[[ Data open ]]

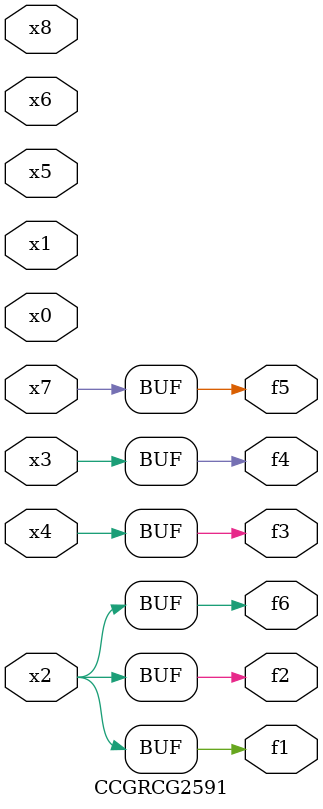
<source format=v>
module CCGRCG2591(
	input x0, x1, x2, x3, x4, x5, x6, x7, x8,
	output f1, f2, f3, f4, f5, f6
);
	assign f1 = x2;
	assign f2 = x2;
	assign f3 = x4;
	assign f4 = x3;
	assign f5 = x7;
	assign f6 = x2;
endmodule

</source>
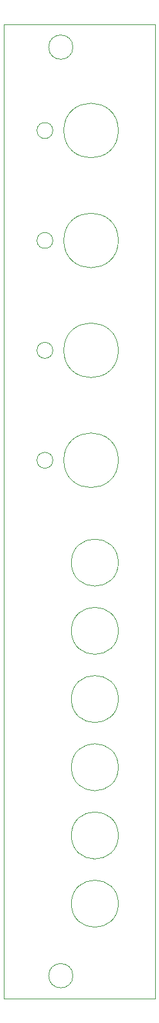
<source format=gbr>
G04 #@! TF.GenerationSoftware,KiCad,Pcbnew,(5.1.5)-3*
G04 #@! TF.CreationDate,2020-05-02T14:20:15+09:00*
G04 #@! TF.ProjectId,3340VCO_frontpanel,33333430-5643-44f5-9f66-726f6e747061,rev?*
G04 #@! TF.SameCoordinates,PX1c9c380PYaba9500*
G04 #@! TF.FileFunction,Profile,NP*
%FSLAX46Y46*%
G04 Gerber Fmt 4.6, Leading zero omitted, Abs format (unit mm)*
G04 Created by KiCad (PCBNEW (5.1.5)-3) date 2020-05-02 14:20:15*
%MOMM*%
%LPD*%
G04 APERTURE LIST*
%ADD10C,0.050000*%
G04 APERTURE END LIST*
D10*
X6450000Y71000000D02*
G75*
G03X6450000Y71000000I-1050000J0D01*
G01*
X6450000Y85500000D02*
G75*
G03X6450000Y85500000I-1050000J0D01*
G01*
X6450000Y100000000D02*
G75*
G03X6450000Y100000000I-1050000J0D01*
G01*
X6450000Y114500000D02*
G75*
G03X6450000Y114500000I-1050000J0D01*
G01*
X15100000Y12500000D02*
G75*
G03X15100000Y12500000I-3100000J0D01*
G01*
X15100000Y21500000D02*
G75*
G03X15100000Y21500000I-3100000J0D01*
G01*
X15100000Y30500000D02*
G75*
G03X15100000Y30500000I-3100000J0D01*
G01*
X15100000Y39500000D02*
G75*
G03X15100000Y39500000I-3100000J0D01*
G01*
X15100000Y48500000D02*
G75*
G03X15100000Y48500000I-3100000J0D01*
G01*
X15100000Y57500000D02*
G75*
G03X15100000Y57500000I-3100000J0D01*
G01*
X15100000Y71000000D02*
G75*
G03X15100000Y71000000I-3600000J0D01*
G01*
X15100000Y85500000D02*
G75*
G03X15100000Y85500000I-3600000J0D01*
G01*
X15100000Y100000000D02*
G75*
G03X15100000Y100000000I-3600000J0D01*
G01*
X15100000Y114500000D02*
G75*
G03X15100000Y114500000I-3600000J0D01*
G01*
X9100000Y125500000D02*
G75*
G03X9100000Y125500000I-1600000J0D01*
G01*
X9100000Y3000000D02*
G75*
G03X9100000Y3000000I-1600000J0D01*
G01*
X0Y128500000D02*
X0Y0D01*
X20000000Y128500000D02*
X0Y128500000D01*
X20000000Y0D02*
X20000000Y128500000D01*
X0Y0D02*
X20000000Y0D01*
M02*

</source>
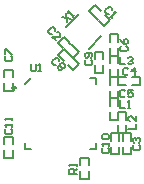
<source format=gto>
%FSLAX24Y24*%
%MOIN*%
G70*
G01*
G75*
G04 Layer_Color=65535*
%ADD10R,0.0197X0.0256*%
%ADD11R,0.0197X0.0236*%
%ADD12R,0.0236X0.0197*%
%ADD13R,0.0400X0.0370*%
G04:AMPARAMS|DCode=14|XSize=47.2mil|YSize=43.3mil|CornerRadius=0mil|HoleSize=0mil|Usage=FLASHONLY|Rotation=225.000|XOffset=0mil|YOffset=0mil|HoleType=Round|Shape=Rectangle|*
%AMROTATEDRECTD14*
4,1,4,0.0014,0.0320,0.0320,0.0014,-0.0014,-0.0320,-0.0320,-0.0014,0.0014,0.0320,0.0*
%
%ADD14ROTATEDRECTD14*%

%ADD15O,0.0256X0.0079*%
%ADD16O,0.0079X0.0256*%
%ADD17R,0.1850X0.1850*%
%ADD18R,0.0217X0.0236*%
G04:AMPARAMS|DCode=19|XSize=19.7mil|YSize=23.6mil|CornerRadius=0mil|HoleSize=0mil|Usage=FLASHONLY|Rotation=225.000|XOffset=0mil|YOffset=0mil|HoleType=Round|Shape=Rectangle|*
%AMROTATEDRECTD19*
4,1,4,-0.0014,0.0153,0.0153,-0.0014,0.0014,-0.0153,-0.0153,0.0014,-0.0014,0.0153,0.0*
%
%ADD19ROTATEDRECTD19*%

%ADD20C,0.0080*%
%ADD21C,0.0370*%
%ADD22C,0.0090*%
%ADD23C,0.0060*%
%ADD24C,0.0240*%
%ADD25C,0.0260*%
%ADD26C,0.0098*%
%ADD27C,0.0079*%
%ADD28C,0.0050*%
D23*
X1928Y1678D02*
Y1934D01*
Y1226D02*
Y1482D01*
X1652Y1678D02*
X1652Y1934D01*
Y1226D02*
Y1482D01*
Y1226D02*
X1928Y1226D01*
X1652Y1934D02*
X1928Y1934D01*
X2208Y-192D02*
Y64D01*
Y-644D02*
Y-388D01*
X1932Y-192D02*
Y64D01*
Y-644D02*
Y-388D01*
Y-644D02*
X2208D01*
X1932Y64D02*
X2208D01*
X1928Y258D02*
Y514D01*
Y-194D02*
Y62D01*
X1652Y258D02*
X1652Y514D01*
Y-194D02*
Y62D01*
Y-194D02*
X1928D01*
X1652Y514D02*
X1928D01*
Y2388D02*
Y2644D01*
Y1936D02*
Y2192D01*
X1652Y2388D02*
Y2644D01*
Y1936D02*
Y2192D01*
Y1936D02*
X1928D01*
X1652Y2644D02*
X1928D01*
Y968D02*
Y1224D01*
Y516D02*
Y772D01*
X1652Y968D02*
Y1224D01*
Y516D02*
X1652Y772D01*
X1652Y516D02*
X1928D01*
X1652Y1224D02*
X1928D01*
X2082Y-1354D02*
Y-1098D01*
Y-646D02*
X2082Y-902D01*
X2358Y-1354D02*
Y-1098D01*
Y-902D02*
Y-646D01*
X2082D02*
X2358D01*
X2082Y-1354D02*
X2358D01*
X2398Y952D02*
X2654D01*
X1946D02*
X2202D01*
X2398Y1228D02*
X2654D01*
X1946D02*
X2202D01*
X1946Y952D02*
Y1228D01*
X2654Y952D02*
Y1228D01*
X1702Y-1354D02*
X1978D01*
X1702Y-646D02*
X1978D01*
Y-902D02*
Y-646D01*
Y-1354D02*
Y-1098D01*
X1702Y-902D02*
Y-646D01*
Y-1354D02*
Y-1098D01*
X1173Y3220D02*
X1270Y3123D01*
X212Y2900D02*
X630Y3318D01*
X311Y2370D02*
X414Y2267D01*
X950Y2162D02*
X1365Y2577D01*
X662Y-1476D02*
X958D01*
X662Y-2164D02*
X958D01*
X662D02*
Y-1918D01*
Y-1722D02*
Y-1476D01*
X958Y-2164D02*
Y-1918D01*
Y-1722D02*
Y-1476D01*
X-1858Y-1474D02*
X-1582D01*
X-1858Y-766D02*
X-1582D01*
Y-1022D02*
Y-766D01*
Y-1474D02*
Y-1218D01*
X-1858Y-1022D02*
Y-766D01*
Y-1474D02*
Y-1218D01*
X1152Y2074D02*
X1428D01*
X1152Y1366D02*
X1428D01*
X1152D02*
Y1622D01*
Y1818D02*
Y2074D01*
X1428Y1366D02*
Y1622D01*
Y1818D02*
Y2074D01*
X-58Y1953D02*
X137Y2148D01*
X443Y1452D02*
X638Y1647D01*
X262Y1633D02*
X443Y1452D01*
X-58Y1953D02*
X123Y1772D01*
X457Y1828D02*
X638Y1647D01*
X137Y2148D02*
X318Y1967D01*
X-1858Y1472D02*
X-1582D01*
X-1858Y764D02*
X-1582D01*
X-1858D02*
Y1020D01*
Y1217D02*
Y1472D01*
X-1582Y764D02*
Y1020D01*
Y1217D02*
Y1472D01*
X-78Y2373D02*
X117Y2568D01*
X423Y1872D02*
X618Y2067D01*
X242Y2053D02*
X423Y1872D01*
X-78Y2373D02*
X103Y2192D01*
X437Y2248D02*
X618Y2067D01*
X117Y2568D02*
X298Y2387D01*
X1473Y2922D02*
X1668Y3117D01*
X972Y3423D02*
X1167Y3618D01*
X1348Y3437D01*
X1487Y3298D02*
X1668Y3117D01*
X972Y3423D02*
X1153Y3242D01*
X1292Y3103D02*
X1473Y2922D01*
D26*
X-1486Y866D02*
G03*
X-1486Y866I-49J0D01*
G01*
D27*
X-1181Y984D02*
X-984Y1181D01*
X984D02*
X1181D01*
Y984D02*
Y1181D01*
Y-1181D02*
Y-984D01*
X984Y-1181D02*
X1181D01*
X-1181D02*
X-984D01*
X-1181D02*
Y-984D01*
D28*
X2000Y1900D02*
Y1650D01*
X2167D01*
X2250Y1858D02*
X2292Y1900D01*
X2375D01*
X2417Y1858D01*
Y1817D01*
X2375Y1775D01*
X2333D01*
X2375D01*
X2417Y1733D01*
Y1692D01*
X2375Y1650D01*
X2292D01*
X2250Y1692D01*
X2280Y-500D02*
X2530D01*
Y-333D01*
Y-83D02*
Y-250D01*
X2363Y-83D01*
X2322D01*
X2280Y-125D01*
Y-208D01*
X2322Y-250D01*
X2000Y450D02*
Y200D01*
X2167D01*
X2250D02*
X2333D01*
X2292D01*
Y450D01*
X2250Y408D01*
X2042Y2247D02*
X2000Y2205D01*
Y2122D01*
X2042Y2080D01*
X2208D01*
X2250Y2122D01*
Y2205D01*
X2208Y2247D01*
X2000Y2497D02*
X2042Y2413D01*
X2125Y2330D01*
X2208D01*
X2250Y2372D01*
Y2455D01*
X2208Y2497D01*
X2167D01*
X2125Y2455D01*
Y2330D01*
X2167Y758D02*
X2125Y800D01*
X2042D01*
X2000Y758D01*
Y592D01*
X2042Y550D01*
X2125D01*
X2167Y592D01*
X2417Y800D02*
X2250D01*
Y675D01*
X2333Y717D01*
X2375D01*
X2417Y675D01*
Y592D01*
X2375Y550D01*
X2292D01*
X2250Y592D01*
X2462Y-1043D02*
X2420Y-1085D01*
Y-1168D01*
X2462Y-1210D01*
X2628D01*
X2670Y-1168D01*
Y-1085D01*
X2628Y-1043D01*
X2462Y-960D02*
X2420Y-918D01*
Y-835D01*
X2462Y-793D01*
X2503D01*
X2545Y-835D01*
Y-877D01*
Y-835D01*
X2587Y-793D01*
X2628D01*
X2670Y-835D01*
Y-918D01*
X2628Y-960D01*
X2277Y1498D02*
X2235Y1540D01*
X2152D01*
X2110Y1498D01*
Y1332D01*
X2152Y1290D01*
X2235D01*
X2277Y1332D01*
X2485Y1290D02*
Y1540D01*
X2360Y1415D01*
X2527D01*
X-165Y2769D02*
Y2828D01*
X-224Y2887D01*
X-283D01*
X-401Y2769D01*
Y2711D01*
X-342Y2652D01*
X-283D01*
X-135Y2445D02*
X-253Y2563D01*
X-18D01*
X12Y2593D01*
Y2652D01*
X-47Y2711D01*
X-106D01*
X872Y1787D02*
X830Y1745D01*
Y1662D01*
X872Y1620D01*
X1038D01*
X1080Y1662D01*
Y1745D01*
X1038Y1787D01*
Y1870D02*
X1080Y1912D01*
Y1995D01*
X1038Y2037D01*
X872D01*
X830Y1995D01*
Y1912D01*
X872Y1870D01*
X913D01*
X955Y1912D01*
Y2037D01*
X-1801Y1919D02*
X-1842Y1877D01*
Y1794D01*
X-1801Y1752D01*
X-1634D01*
X-1593Y1794D01*
Y1877D01*
X-1634Y1919D01*
X-1842Y2002D02*
Y2168D01*
X-1801D01*
X-1634Y2002D01*
X-1593D01*
X-25Y1749D02*
Y1808D01*
X-84Y1867D01*
X-143D01*
X-261Y1749D01*
Y1691D01*
X-202Y1632D01*
X-143D01*
X34Y1691D02*
X93D01*
X152Y1632D01*
Y1573D01*
X122Y1543D01*
X63D01*
X63Y1484D01*
X34Y1455D01*
X-25D01*
X-84Y1514D01*
Y1573D01*
X-54Y1602D01*
X5Y1602D01*
Y1661D01*
X34Y1691D01*
X5Y1602D02*
X63Y1543D01*
X-1800Y-513D02*
X-1842Y-555D01*
Y-638D01*
X-1800Y-680D01*
X-1634D01*
X-1592Y-638D01*
Y-555D01*
X-1634Y-513D01*
X-1592Y-430D02*
Y-347D01*
Y-388D01*
X-1842D01*
X-1800Y-430D01*
X-1592Y-222D02*
Y-139D01*
Y-180D01*
X-1842D01*
X-1800Y-222D01*
X-970Y1670D02*
Y1462D01*
X-928Y1420D01*
X-845D01*
X-803Y1462D01*
Y1670D01*
X-720Y1420D02*
X-637D01*
X-678D01*
Y1670D01*
X-720Y1628D01*
X63Y3227D02*
X358Y3168D01*
X181Y3345D02*
X240Y3050D01*
X417Y3227D02*
X476Y3286D01*
X446Y3256D01*
X269Y3433D01*
Y3374D01*
X1745Y3449D02*
Y3508D01*
X1686Y3567D01*
X1627D01*
X1509Y3449D01*
Y3391D01*
X1568Y3332D01*
X1627D01*
X1657Y3243D02*
X1716Y3184D01*
X1686Y3214D01*
X1863Y3391D01*
X1804D01*
X1432Y-1143D02*
X1390Y-1185D01*
Y-1268D01*
X1432Y-1310D01*
X1598D01*
X1640Y-1268D01*
Y-1185D01*
X1598Y-1143D01*
X1640Y-1060D02*
Y-977D01*
Y-1018D01*
X1390D01*
X1432Y-1060D01*
Y-852D02*
X1390Y-810D01*
Y-727D01*
X1432Y-685D01*
X1598D01*
X1640Y-727D01*
Y-810D01*
X1598Y-852D01*
X1432D01*
X550Y-2000D02*
X300D01*
Y-1875D01*
X342Y-1833D01*
X425D01*
X467Y-1875D01*
Y-2000D01*
Y-1917D02*
X550Y-1833D01*
Y-1750D02*
Y-1667D01*
Y-1708D01*
X300D01*
X342Y-1750D01*
M02*

</source>
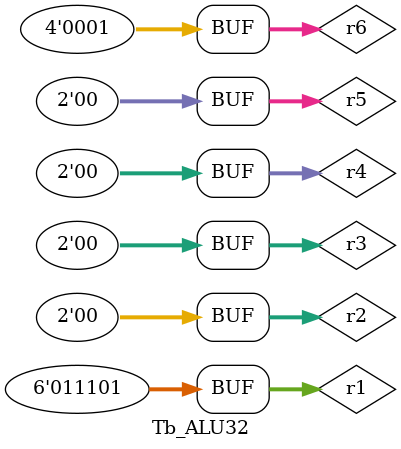
<source format=v>

`timescale 1ns / 1ps




module Tb_ALU32;

reg [5:0] r1;
reg [3:0] r6;
reg [1:0] r2, r3, r4, r5;
wire carry, over;
wire [31:0] out;

    MaingerALU m_alu (r1, r6, r2, r3, r4, r5, carry,over, out);
    initial begin
        r1 = 6'b000000; r2 = 2'b00; r3 = 2'b00; r4 = 2'b00; r5 = 2'b10; r6 = 4'b0001; #100;
        r1 = 6'b000001; r2 = 2'b00; r3 = 2'b10; r4 = 2'b10; r5 = 2'b00; r6 = 4'b0001; #100;
        r1 = 6'b000010; r2 = 2'b10; r3 = 2'b00; r4 = 2'b00; r5 = 2'b00; r6 = 4'b0001; #100;
        r1 = 6'b000011; r2 = 2'b00; r3 = 2'b00; r4 = 2'b00; r5 = 2'b00; r6 = 4'b0001; #100;

        r1 = 5'b0001_00; r2 = 2'b00; r3 = 2'b00; r4 = 2'b00; r5 = 2'b00; r6 = 4'b0001; #100;          r1 = 6'b0011_00; r2 = 2'b00; r3 = 2'b00; r4 = 2'b00; r5 = 2'b00; r6 = 4'b0001; #100;
        r1 = 6'b0100_01; r2 = 2'b00; r3 = 2'b00; r4 = 2'b00; r5 = 2'b00; r6 = 4'b0001; #100;
        r1 = 6'b0101_01; r2 = 2'b00; r3 = 2'b00; r4 = 2'b00; r5 = 2'b00; r6 = 4'b0001; #100;
        r1 = 6'b0111_01; r2 = 2'b00; r3 = 2'b00; r4 = 2'b00; r5 = 2'b00; r6 = 4'b0001; #100;

    end

endmodule
</source>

[[ Data closed ]]

Task item = Check each line of the records above for the word "YSize", count the lines that have it, and give only the count.

Your response = 2